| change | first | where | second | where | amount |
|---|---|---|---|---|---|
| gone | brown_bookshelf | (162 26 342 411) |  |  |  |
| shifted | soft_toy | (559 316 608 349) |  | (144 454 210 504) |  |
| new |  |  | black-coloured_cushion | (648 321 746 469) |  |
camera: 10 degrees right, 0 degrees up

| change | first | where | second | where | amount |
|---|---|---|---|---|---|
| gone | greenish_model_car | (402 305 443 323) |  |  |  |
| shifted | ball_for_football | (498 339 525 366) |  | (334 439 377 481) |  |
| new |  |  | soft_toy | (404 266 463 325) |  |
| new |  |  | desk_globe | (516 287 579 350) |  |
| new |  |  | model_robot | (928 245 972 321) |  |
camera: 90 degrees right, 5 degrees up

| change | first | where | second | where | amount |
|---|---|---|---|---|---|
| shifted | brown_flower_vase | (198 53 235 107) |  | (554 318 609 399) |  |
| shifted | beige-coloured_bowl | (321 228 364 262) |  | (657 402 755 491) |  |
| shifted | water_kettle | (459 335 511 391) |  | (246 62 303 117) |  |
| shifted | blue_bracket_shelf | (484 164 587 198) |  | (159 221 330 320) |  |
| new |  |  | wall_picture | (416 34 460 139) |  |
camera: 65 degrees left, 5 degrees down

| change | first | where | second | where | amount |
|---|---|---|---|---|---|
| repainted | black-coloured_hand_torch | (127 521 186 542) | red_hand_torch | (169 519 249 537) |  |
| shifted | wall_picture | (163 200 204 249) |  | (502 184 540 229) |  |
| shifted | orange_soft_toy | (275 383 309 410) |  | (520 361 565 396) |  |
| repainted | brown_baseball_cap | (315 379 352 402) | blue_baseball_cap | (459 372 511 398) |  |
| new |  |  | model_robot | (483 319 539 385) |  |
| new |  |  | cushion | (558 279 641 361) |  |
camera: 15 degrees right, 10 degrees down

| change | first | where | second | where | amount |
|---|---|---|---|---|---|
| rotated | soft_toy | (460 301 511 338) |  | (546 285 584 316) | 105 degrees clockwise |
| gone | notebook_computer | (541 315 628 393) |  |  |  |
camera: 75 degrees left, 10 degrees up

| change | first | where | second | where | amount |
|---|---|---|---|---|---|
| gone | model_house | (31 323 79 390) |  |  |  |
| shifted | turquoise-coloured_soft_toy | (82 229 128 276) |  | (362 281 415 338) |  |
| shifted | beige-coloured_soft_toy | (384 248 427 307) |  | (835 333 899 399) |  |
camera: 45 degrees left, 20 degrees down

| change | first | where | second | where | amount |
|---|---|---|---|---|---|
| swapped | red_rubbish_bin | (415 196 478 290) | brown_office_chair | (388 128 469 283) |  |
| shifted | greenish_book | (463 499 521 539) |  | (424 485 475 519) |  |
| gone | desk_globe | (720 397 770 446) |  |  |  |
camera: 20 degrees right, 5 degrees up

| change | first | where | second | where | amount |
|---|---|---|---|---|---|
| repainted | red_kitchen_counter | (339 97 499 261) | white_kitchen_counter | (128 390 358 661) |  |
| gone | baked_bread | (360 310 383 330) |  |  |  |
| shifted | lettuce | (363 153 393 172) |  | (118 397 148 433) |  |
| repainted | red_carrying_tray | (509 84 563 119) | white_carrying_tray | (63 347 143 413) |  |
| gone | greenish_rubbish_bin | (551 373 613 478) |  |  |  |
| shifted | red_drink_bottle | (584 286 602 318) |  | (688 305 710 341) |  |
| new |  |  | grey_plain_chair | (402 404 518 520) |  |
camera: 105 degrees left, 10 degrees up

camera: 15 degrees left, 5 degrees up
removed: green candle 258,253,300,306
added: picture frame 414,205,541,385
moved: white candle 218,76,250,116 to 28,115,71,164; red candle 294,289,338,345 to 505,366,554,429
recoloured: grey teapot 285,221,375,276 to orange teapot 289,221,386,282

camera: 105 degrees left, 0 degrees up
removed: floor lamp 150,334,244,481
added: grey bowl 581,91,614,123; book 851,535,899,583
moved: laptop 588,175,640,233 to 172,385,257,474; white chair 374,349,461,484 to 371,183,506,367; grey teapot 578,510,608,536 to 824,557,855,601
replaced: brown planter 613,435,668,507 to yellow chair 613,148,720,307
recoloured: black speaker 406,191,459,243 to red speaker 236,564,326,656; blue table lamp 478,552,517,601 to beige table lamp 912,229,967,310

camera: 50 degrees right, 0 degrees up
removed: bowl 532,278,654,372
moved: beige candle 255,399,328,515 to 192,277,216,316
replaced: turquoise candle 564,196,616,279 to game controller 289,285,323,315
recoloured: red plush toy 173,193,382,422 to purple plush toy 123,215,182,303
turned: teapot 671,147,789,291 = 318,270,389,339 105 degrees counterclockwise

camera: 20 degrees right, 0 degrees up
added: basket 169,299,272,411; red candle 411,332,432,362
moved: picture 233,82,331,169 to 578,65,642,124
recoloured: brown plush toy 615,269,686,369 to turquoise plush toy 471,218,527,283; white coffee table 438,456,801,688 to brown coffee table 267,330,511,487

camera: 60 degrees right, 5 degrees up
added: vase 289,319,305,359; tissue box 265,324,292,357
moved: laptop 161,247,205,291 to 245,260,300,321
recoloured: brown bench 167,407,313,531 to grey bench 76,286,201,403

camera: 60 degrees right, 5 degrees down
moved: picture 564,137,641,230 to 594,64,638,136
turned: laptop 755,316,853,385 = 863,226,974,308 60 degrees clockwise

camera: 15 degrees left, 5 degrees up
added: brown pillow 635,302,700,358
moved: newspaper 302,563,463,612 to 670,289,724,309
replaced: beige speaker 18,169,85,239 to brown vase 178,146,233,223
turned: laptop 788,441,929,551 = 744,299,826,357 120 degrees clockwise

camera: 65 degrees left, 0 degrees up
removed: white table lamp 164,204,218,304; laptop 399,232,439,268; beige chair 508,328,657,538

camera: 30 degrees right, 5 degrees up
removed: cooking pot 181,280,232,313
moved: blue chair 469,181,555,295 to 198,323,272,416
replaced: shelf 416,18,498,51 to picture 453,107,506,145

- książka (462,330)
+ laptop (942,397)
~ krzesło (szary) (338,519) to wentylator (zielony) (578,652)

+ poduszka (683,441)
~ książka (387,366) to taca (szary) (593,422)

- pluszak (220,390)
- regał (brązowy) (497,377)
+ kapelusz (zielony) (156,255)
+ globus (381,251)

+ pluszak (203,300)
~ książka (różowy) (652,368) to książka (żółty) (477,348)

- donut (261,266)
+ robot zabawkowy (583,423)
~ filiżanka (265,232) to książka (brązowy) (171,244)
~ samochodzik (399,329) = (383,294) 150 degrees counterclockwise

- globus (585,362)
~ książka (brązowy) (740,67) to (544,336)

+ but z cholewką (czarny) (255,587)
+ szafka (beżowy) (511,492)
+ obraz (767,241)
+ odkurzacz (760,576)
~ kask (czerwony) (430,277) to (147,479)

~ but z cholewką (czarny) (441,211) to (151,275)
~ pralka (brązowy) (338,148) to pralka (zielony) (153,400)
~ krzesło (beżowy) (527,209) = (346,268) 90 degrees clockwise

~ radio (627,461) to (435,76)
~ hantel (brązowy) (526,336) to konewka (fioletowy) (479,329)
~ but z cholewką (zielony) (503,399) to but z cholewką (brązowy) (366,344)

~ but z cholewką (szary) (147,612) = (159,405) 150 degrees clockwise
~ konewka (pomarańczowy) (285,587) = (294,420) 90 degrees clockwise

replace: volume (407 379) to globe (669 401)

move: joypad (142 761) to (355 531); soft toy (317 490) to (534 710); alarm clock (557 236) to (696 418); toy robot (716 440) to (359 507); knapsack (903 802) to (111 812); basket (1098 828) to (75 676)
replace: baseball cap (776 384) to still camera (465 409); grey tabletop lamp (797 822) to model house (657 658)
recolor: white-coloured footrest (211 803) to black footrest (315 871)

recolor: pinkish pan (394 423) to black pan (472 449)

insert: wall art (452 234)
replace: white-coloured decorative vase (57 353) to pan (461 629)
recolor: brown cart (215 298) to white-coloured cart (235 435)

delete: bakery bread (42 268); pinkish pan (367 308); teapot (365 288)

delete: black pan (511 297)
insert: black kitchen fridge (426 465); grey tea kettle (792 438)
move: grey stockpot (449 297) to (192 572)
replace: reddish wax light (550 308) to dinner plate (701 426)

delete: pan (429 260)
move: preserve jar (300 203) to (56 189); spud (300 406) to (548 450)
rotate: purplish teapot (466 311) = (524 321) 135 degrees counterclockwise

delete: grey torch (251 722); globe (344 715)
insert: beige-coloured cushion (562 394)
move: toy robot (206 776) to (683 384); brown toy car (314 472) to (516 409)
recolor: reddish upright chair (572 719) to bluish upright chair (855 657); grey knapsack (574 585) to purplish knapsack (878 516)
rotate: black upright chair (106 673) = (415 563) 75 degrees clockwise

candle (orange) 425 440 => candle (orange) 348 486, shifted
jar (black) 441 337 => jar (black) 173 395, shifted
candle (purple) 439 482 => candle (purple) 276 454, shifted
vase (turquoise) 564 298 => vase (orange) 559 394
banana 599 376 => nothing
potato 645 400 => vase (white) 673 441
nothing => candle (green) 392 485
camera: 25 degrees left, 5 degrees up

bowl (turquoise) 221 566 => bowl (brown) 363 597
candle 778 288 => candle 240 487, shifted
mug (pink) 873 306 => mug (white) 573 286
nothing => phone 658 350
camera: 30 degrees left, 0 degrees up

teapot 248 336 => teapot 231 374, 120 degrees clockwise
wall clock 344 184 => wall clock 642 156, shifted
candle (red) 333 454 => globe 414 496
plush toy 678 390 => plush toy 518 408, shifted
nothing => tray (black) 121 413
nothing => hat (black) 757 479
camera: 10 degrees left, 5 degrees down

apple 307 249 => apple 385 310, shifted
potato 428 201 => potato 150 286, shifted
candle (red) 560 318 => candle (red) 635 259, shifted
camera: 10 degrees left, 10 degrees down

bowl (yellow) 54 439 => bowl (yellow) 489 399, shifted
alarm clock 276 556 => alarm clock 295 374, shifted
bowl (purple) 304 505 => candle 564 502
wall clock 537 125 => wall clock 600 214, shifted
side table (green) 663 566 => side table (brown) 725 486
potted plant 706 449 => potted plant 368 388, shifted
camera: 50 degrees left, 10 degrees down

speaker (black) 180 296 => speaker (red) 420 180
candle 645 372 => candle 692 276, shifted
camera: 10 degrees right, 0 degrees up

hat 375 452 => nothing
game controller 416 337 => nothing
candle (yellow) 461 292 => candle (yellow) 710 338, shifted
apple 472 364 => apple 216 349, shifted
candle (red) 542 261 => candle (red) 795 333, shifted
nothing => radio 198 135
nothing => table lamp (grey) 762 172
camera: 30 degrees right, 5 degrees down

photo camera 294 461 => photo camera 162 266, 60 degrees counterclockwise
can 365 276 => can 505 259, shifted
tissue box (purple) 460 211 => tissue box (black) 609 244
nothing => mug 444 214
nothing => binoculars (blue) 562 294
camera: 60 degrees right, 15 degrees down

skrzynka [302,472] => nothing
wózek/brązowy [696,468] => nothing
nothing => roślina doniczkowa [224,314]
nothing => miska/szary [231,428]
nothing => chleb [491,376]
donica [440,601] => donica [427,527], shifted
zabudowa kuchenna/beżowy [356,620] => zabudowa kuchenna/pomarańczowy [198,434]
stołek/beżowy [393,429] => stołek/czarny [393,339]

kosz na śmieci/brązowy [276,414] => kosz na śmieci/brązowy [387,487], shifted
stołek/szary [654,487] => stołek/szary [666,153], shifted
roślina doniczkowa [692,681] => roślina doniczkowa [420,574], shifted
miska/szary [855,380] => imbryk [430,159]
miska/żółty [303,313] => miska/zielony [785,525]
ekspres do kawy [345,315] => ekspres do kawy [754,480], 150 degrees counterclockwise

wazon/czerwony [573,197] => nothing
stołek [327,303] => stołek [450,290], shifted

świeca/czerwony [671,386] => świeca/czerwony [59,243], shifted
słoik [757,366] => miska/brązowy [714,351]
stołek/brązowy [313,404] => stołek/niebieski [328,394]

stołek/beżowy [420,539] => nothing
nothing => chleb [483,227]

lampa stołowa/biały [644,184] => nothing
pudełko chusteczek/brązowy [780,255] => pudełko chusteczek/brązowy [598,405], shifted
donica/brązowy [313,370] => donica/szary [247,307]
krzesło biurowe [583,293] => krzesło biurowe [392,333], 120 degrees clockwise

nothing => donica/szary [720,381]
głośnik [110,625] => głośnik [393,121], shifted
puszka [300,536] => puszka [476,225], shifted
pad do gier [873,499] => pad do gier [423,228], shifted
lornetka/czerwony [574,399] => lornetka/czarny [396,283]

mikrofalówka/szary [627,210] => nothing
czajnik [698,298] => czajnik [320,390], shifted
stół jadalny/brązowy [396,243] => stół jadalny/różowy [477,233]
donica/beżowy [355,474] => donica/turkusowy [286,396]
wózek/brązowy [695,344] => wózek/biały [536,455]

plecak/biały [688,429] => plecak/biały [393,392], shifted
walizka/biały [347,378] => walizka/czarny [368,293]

**EXERCISE DIRECTIONS:**
Above are the records; from them, give again exactly the lines from the one containing "nothing => roślina doniczkowa [224,314]" through the one containing "zabudowa kuchenna/beżowy [356,620]", both included.

**RESPONSE:**
nothing => roślina doniczkowa [224,314]
nothing => miska/szary [231,428]
nothing => chleb [491,376]
donica [440,601] => donica [427,527], shifted
zabudowa kuchenna/beżowy [356,620] => zabudowa kuchenna/pomarańczowy [198,434]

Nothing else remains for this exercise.